§ Arbeitsaufträge
(1) Prüfe, ob die folgenden Aussagen mit dem Textabschnitt übereinstimmen, und antworte jeweils mit Ja oder Nein samt den entscheidenden Worten des Textes als wörtlichem Zitat.
(a) Ingrid Bischoff ist 92 Jahre alt.
(b) Eva Maria Möbus besucht die Senioren gegen Bezahlung.
(c) In der Vahr leben mehr als 30.000 Menschen.
(2) Beantworte anhand des Textabschnitts diese drei Fragen.
(a) Bei welchem Ort liegt das Bauerndorf, in dem Ingrid Bischoff ankam?
(b) Wie viel Prozent der Menschen in der Vahr sind 65 Jahre oder älter?
(c) Von welcher Art Epidemie sprechen Experten?
(3) Fasse den Absatz des Textabschnitts, der mit "In der Vahr wohnen annähernd" beginnt, als Stichpunktliste zusammen und behalte dabei seine wichtigsten Fakten bei.

═════ Textabschnitt

Ingrid Bischoff ist eine eher zierliche Frau, 92 Jahre ist sie alt. Sie sitzt auf ihrem Sofa in einem Mehrgeschossbau der Gewoba in der Neuen Vahr Nord, dezente Weihnachtsdekoration. Sie hat etwas zu erzählen, vom Krieg, von der Flucht, vom Ankommen in einem kleinen Bauerndorf bei Ottersberg. Neben ihr sitzt Eva Maria Möbus, hört zu, nickt. Sie kennt die Geschichten, die beiden verbringen häufig Zeit miteinander, denn Möbus ist Vahrer Löwin und besucht ehrenamtlich Senioren in der Vahr. Vor Weihnachten sind diese Besuche besonders wichtig, wie sich im Gespräch zeigen wird.
In der Vahr wohnen annähernd 27.000 Menschen, 22,2 Prozent davon sind nach Angaben des Statistischen Landesamts 65 Jahre oder älter. Viele von ihnen haben eher wenige soziale Kontakte, leben isoliert in ihren Wohnungen. Von einer "Epidemie der Einsamkeit" sprechen Experten, die in den vergangenen Jahren dem Thema, das sich während der Corona-Epidemie noch einmal verstärkt hat, mehr Aufmerksamkeit geschenkt haben. Es gilt als sicher, dass Einsamkeit krank macht, den Lebenswillen rauben kann.

══════════
═════ Liste der Einträge

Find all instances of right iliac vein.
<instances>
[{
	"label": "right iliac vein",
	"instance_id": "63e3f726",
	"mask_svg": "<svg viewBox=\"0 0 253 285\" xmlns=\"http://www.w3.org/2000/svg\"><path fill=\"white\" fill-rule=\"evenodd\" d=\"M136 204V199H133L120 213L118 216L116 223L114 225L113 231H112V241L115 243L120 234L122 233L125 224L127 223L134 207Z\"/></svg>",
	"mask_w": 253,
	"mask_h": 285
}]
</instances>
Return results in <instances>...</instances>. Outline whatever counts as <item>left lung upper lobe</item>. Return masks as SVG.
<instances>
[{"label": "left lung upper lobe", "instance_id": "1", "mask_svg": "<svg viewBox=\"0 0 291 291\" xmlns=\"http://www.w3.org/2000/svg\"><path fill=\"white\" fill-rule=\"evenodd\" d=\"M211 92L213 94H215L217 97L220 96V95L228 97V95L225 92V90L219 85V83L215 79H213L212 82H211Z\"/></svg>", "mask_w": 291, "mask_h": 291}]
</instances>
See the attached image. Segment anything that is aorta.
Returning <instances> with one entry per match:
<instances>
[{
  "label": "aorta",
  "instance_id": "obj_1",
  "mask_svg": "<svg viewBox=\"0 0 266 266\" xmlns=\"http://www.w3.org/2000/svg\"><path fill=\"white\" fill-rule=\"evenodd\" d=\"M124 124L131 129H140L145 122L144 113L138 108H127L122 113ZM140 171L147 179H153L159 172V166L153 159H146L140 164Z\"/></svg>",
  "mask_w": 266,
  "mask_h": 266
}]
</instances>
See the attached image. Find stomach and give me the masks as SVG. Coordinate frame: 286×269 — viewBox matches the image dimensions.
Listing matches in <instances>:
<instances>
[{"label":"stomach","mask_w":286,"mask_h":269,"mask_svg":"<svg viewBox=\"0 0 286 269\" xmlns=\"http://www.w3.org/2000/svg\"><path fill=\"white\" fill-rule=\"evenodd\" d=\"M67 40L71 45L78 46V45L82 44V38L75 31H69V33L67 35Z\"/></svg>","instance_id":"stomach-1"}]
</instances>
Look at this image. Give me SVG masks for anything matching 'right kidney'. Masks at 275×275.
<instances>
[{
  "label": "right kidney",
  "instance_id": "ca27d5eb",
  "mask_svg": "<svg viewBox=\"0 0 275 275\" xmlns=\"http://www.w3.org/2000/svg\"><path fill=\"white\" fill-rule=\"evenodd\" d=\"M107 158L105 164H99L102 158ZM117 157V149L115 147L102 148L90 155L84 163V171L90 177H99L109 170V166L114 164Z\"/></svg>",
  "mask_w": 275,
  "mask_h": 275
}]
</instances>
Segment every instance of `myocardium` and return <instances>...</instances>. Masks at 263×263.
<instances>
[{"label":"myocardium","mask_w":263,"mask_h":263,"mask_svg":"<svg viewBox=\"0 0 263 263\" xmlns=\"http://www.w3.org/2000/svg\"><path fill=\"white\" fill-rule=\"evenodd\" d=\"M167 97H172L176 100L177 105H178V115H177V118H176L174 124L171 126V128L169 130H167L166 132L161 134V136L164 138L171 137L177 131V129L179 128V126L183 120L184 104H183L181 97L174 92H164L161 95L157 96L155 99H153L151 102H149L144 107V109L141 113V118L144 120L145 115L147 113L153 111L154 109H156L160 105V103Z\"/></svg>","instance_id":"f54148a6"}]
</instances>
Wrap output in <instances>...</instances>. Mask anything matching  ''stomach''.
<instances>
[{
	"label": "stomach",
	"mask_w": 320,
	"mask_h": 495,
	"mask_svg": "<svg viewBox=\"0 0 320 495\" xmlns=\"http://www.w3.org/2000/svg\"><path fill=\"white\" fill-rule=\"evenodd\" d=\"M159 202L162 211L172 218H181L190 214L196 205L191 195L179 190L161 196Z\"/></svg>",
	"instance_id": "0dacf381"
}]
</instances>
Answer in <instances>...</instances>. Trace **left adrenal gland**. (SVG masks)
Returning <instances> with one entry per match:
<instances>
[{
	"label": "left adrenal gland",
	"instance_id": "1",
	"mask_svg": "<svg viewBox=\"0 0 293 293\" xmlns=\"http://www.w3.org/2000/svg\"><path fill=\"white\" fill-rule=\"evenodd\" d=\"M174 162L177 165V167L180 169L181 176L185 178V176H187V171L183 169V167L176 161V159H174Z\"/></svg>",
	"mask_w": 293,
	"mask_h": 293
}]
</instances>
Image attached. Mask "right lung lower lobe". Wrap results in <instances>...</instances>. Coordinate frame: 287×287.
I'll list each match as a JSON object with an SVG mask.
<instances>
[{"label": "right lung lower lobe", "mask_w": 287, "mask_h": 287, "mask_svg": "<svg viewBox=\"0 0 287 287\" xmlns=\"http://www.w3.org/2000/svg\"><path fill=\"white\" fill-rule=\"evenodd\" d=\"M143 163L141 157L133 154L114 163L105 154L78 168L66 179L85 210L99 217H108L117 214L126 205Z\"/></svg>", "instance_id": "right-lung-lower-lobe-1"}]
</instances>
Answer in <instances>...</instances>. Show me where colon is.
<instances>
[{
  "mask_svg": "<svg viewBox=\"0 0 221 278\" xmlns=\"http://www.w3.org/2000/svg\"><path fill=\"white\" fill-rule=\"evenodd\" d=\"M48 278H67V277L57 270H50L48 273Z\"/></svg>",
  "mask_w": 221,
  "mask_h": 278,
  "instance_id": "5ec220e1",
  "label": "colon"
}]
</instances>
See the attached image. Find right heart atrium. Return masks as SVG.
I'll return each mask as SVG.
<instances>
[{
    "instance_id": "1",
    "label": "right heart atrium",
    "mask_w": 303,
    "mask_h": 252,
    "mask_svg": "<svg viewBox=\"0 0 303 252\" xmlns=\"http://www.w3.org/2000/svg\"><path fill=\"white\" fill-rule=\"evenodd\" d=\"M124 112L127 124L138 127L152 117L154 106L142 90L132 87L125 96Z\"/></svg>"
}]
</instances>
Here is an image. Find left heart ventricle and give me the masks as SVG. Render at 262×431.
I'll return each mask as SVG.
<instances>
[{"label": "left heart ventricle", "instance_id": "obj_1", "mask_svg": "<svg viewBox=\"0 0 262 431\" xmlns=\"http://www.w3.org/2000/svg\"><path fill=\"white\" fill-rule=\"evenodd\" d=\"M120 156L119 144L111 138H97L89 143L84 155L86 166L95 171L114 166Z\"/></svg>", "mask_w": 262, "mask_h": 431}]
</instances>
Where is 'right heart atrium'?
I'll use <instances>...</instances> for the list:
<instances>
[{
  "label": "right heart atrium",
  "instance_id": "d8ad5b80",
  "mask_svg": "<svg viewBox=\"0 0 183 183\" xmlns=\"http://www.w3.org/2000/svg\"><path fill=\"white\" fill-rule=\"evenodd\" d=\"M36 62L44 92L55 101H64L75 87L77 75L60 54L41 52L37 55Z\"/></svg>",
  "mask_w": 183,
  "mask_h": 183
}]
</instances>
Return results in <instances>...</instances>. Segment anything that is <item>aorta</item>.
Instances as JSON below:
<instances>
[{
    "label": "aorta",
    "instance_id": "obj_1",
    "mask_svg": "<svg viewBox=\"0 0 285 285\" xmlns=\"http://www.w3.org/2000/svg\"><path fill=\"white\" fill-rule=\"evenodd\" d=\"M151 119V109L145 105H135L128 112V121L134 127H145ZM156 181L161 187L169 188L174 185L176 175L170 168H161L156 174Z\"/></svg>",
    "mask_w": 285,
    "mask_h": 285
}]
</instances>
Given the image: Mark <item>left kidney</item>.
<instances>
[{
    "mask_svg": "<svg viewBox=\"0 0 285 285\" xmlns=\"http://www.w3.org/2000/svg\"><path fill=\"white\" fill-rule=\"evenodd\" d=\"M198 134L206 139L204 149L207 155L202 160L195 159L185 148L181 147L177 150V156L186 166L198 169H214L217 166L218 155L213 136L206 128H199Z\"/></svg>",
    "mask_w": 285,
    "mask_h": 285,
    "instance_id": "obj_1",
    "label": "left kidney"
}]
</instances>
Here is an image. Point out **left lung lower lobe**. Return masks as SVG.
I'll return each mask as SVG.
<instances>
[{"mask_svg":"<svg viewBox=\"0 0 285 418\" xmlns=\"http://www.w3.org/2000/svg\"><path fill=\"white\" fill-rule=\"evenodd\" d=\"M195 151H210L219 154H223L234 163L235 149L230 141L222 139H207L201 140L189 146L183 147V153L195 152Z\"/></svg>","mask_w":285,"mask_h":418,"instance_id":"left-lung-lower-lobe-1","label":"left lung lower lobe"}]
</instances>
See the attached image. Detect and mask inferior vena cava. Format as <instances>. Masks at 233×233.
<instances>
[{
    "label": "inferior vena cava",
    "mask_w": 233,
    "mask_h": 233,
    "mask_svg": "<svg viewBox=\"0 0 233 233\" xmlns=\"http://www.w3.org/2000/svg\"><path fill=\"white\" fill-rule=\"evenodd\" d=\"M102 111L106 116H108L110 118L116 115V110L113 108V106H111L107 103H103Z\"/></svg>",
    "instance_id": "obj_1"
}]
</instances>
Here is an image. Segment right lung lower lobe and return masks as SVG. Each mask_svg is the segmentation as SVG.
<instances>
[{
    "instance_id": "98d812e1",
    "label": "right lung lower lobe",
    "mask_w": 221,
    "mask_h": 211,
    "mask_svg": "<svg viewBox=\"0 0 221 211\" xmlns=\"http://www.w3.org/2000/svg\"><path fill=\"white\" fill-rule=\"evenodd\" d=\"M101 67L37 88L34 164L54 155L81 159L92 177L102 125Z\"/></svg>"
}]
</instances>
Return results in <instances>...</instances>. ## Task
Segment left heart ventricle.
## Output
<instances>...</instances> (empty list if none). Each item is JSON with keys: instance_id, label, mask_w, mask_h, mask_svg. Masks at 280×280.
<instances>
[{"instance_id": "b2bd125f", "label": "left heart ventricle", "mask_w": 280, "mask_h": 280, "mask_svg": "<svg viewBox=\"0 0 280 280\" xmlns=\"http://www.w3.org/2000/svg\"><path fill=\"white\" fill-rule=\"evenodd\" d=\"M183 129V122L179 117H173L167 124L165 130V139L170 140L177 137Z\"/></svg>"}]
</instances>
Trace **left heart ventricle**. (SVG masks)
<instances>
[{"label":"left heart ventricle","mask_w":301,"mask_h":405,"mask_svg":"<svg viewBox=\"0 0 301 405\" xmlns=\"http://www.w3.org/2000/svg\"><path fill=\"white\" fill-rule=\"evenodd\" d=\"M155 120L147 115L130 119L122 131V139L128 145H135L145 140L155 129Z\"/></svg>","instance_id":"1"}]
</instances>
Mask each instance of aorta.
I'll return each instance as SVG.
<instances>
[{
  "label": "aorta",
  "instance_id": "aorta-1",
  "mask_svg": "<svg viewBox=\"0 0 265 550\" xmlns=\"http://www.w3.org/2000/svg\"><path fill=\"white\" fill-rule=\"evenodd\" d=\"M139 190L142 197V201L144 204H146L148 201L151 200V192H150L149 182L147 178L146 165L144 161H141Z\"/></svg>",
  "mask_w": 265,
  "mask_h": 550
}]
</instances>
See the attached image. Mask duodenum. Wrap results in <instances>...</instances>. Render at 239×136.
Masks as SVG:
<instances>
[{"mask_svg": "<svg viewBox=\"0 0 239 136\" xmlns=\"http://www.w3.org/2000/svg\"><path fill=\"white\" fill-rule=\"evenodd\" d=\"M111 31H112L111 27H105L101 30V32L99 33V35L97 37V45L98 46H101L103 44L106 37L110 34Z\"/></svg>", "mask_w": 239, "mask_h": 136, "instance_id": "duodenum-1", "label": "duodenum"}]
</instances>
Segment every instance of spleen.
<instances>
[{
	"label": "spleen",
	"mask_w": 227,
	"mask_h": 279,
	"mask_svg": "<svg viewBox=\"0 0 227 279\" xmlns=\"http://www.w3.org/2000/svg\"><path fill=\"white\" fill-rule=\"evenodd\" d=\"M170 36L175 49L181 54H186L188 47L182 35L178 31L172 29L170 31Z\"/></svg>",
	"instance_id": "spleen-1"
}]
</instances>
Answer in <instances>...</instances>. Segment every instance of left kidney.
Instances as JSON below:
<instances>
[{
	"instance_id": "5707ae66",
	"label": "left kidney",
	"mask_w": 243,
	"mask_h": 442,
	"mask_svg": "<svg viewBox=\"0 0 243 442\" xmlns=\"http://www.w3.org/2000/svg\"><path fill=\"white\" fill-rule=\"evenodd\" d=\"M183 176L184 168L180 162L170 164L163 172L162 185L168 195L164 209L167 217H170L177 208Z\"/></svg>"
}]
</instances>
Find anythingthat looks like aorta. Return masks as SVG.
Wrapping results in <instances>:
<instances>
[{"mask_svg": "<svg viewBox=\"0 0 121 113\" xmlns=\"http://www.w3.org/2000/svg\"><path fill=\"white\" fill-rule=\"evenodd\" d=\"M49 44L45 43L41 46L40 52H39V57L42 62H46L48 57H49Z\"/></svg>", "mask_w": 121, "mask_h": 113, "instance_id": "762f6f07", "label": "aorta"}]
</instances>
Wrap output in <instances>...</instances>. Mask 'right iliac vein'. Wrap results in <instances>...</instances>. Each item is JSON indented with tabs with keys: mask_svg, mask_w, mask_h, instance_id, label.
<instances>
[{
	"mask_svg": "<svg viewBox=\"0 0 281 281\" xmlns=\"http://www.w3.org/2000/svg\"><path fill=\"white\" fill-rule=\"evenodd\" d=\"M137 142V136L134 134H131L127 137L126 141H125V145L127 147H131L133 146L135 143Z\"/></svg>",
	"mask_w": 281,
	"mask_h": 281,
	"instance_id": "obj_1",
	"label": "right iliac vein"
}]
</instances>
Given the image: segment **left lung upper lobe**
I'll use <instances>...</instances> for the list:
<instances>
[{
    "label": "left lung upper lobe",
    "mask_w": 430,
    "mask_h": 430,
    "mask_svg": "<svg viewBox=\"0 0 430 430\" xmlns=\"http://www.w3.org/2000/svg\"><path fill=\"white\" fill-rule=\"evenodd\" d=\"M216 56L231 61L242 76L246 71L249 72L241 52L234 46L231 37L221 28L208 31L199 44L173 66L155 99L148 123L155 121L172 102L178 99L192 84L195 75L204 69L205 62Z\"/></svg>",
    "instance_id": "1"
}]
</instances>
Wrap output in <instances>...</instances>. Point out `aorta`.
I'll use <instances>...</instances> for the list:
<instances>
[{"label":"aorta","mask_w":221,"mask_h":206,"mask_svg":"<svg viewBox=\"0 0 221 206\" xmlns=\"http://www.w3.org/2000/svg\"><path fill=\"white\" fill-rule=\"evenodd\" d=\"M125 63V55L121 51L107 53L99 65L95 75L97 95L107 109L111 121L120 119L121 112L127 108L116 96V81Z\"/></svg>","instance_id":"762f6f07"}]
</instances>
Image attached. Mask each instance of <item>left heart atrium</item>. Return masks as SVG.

══════════

§ Lösungen der Aufgaben
(1)
(a) Ja: "92 Jahre ist sie alt"
(b) Nein: "besucht ehrenamtlich Senioren in der Vahr"
(c) Nein: "In der Vahr wohnen annähernd 27.000 Menschen"

(2)
(a) Bei Ottersberg.
(b) 22,2 Prozent.
(c) Von einer "Epidemie der Einsamkeit".

(3)
- In der Vahr wohnen annähernd 27.000 Menschen. Laut Statistischem Landesamt sind 22,2 Prozent davon 65 Jahre oder älter.
- Viele von ihnen haben wenige soziale Kontakte und leben isoliert in ihren Wohnungen.
- Experten sprechen von einer "Epidemie der Einsamkeit". Das Thema hat sich während der Corona-Epidemie verstärkt und in den vergangenen Jahren mehr Aufmerksamkeit erhalten.
- Einsamkeit gilt als sicher krankmachend und kann den Lebenswillen rauben.